Step 1: Open the Meeting Directly in Microsoft Teams
Do not rely only on Google Calendar editing.
Instead:
- Open Microsoft Teams
- Go to Calendar
- Find the meeting
- Click View Event
This ensures you are working with the actual Teams meeting settings.
Step 2: Verify the Correct Microsoft Account
Make sure:
- you are signed into the correct Microsoft 365 account,
- the account belongs to your organization,
- and it is the same account that created the Teams meeting.
If not, Teams may hide organizer controls.
Step 3: Confirm the Users Are Added Properly
Anyone you want as a co-organizer must already be:
- invited to the meeting,
- and listed as an attendee.
If they were added incorrectly or through an unsupported sync method, they may not appear in the dropdown.
Step 4: Open Meeting Options
Inside Teams:
- Open the meeting
- Select Meeting Options
- Go to Roles
- Find Choose co-organizers
If the permissions are correct, the attendees should now appear normally.
The Best Long-Term Fix
In many inherited meeting cases, troubleshooting becomes harder than simply recreating the meeting.

* Record extracts:

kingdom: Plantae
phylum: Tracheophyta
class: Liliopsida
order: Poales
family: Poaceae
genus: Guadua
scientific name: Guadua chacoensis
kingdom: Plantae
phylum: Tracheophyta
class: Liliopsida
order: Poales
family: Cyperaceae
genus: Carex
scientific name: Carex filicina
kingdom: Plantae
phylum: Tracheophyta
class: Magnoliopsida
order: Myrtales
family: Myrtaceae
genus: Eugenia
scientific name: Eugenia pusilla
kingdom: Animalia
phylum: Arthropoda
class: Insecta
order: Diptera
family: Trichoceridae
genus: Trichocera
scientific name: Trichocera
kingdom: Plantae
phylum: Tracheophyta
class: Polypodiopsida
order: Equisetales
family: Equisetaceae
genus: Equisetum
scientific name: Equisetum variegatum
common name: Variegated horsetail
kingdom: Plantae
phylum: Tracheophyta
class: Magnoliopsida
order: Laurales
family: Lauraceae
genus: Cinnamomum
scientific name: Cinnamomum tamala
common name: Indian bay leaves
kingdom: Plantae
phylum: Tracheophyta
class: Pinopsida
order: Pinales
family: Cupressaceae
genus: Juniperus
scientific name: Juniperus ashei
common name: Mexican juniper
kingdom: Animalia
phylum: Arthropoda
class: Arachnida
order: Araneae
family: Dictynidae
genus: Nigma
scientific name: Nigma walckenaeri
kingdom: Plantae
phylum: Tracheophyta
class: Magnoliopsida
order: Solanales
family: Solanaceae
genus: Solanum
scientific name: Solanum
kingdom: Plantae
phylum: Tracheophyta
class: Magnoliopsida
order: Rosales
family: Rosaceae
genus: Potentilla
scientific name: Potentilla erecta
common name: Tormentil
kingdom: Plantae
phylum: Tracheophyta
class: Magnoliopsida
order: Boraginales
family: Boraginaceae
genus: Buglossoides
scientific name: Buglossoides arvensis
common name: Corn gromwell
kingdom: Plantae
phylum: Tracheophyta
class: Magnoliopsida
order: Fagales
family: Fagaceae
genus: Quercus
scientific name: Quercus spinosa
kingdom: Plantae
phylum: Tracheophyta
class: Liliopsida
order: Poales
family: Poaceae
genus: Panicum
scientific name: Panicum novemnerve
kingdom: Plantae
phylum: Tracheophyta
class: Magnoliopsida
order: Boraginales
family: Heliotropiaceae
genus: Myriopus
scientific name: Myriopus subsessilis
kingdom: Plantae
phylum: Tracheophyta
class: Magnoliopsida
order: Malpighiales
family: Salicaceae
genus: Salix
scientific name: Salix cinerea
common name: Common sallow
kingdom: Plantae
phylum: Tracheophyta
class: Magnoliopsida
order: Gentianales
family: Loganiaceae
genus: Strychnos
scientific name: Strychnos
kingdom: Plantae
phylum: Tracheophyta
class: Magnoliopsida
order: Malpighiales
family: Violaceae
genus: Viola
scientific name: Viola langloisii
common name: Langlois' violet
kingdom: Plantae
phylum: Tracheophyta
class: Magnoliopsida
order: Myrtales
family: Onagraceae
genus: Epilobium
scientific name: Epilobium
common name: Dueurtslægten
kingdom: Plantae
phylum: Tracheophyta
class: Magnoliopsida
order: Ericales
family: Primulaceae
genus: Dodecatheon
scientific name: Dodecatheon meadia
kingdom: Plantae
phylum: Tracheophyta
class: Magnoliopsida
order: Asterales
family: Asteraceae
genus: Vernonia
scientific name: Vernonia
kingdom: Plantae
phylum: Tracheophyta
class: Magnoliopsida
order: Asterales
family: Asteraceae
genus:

* Short task 1: Copy the lines of the records from the line containing "scientific name: Nigma walckenaeri" to the line containing "scientific name: Buglossoides arvensis", including both of those lines.
* Short task 2: Continue the Teams co-organizer guide from its last sentence.
The Teams co-organizer guide and the records have no connection to each other.

* Expected answer 1:
scientific name: Nigma walckenaeri
kingdom: Plantae
phylum: Tracheophyta
class: Magnoliopsida
order: Solanales
family: Solanaceae
genus: Solanum
scientific name: Solanum
kingdom: Plantae
phylum: Tracheophyta
class: Magnoliopsida
order: Rosales
family: Rosaceae
genus: Potentilla
scientific name: Potentilla erecta
common name: Tormentil
kingdom: Plantae
phylum: Tracheophyta
class: Magnoliopsida
order: Boraginales
family: Boraginaceae
genus: Buglossoides
scientific name: Buglossoides arvensis

* Expected answer 2:
Honestly, the cleanest solution is usually this:
Create a Brand-New Teams Meeting
- Create the meeting directly inside Microsoft Teams
- Use your own account as organizer
- Re-add all attendees
- Assign co-organizers before sending updates
- Replace the old Teams link inside the Google Calendar event
This removes:
- broken organizer ownership,
- old meeting metadata,
- and Google Calendar sync conflicts.
In most real-world cases, this fixes the issue immediately.
Important Microsoft Teams Co-Organizer Limitations
Before troubleshooting further, keep these Microsoft limitations in mind:
- Teams allows up to 10 co-organizers
- Co-organizers must already be invited
- External users cannot become co-organizers
- The original organizer role cannot be transferred
- Some role permissions activate only after the meeting starts
These restrictions are built into Microsoft Teams itself.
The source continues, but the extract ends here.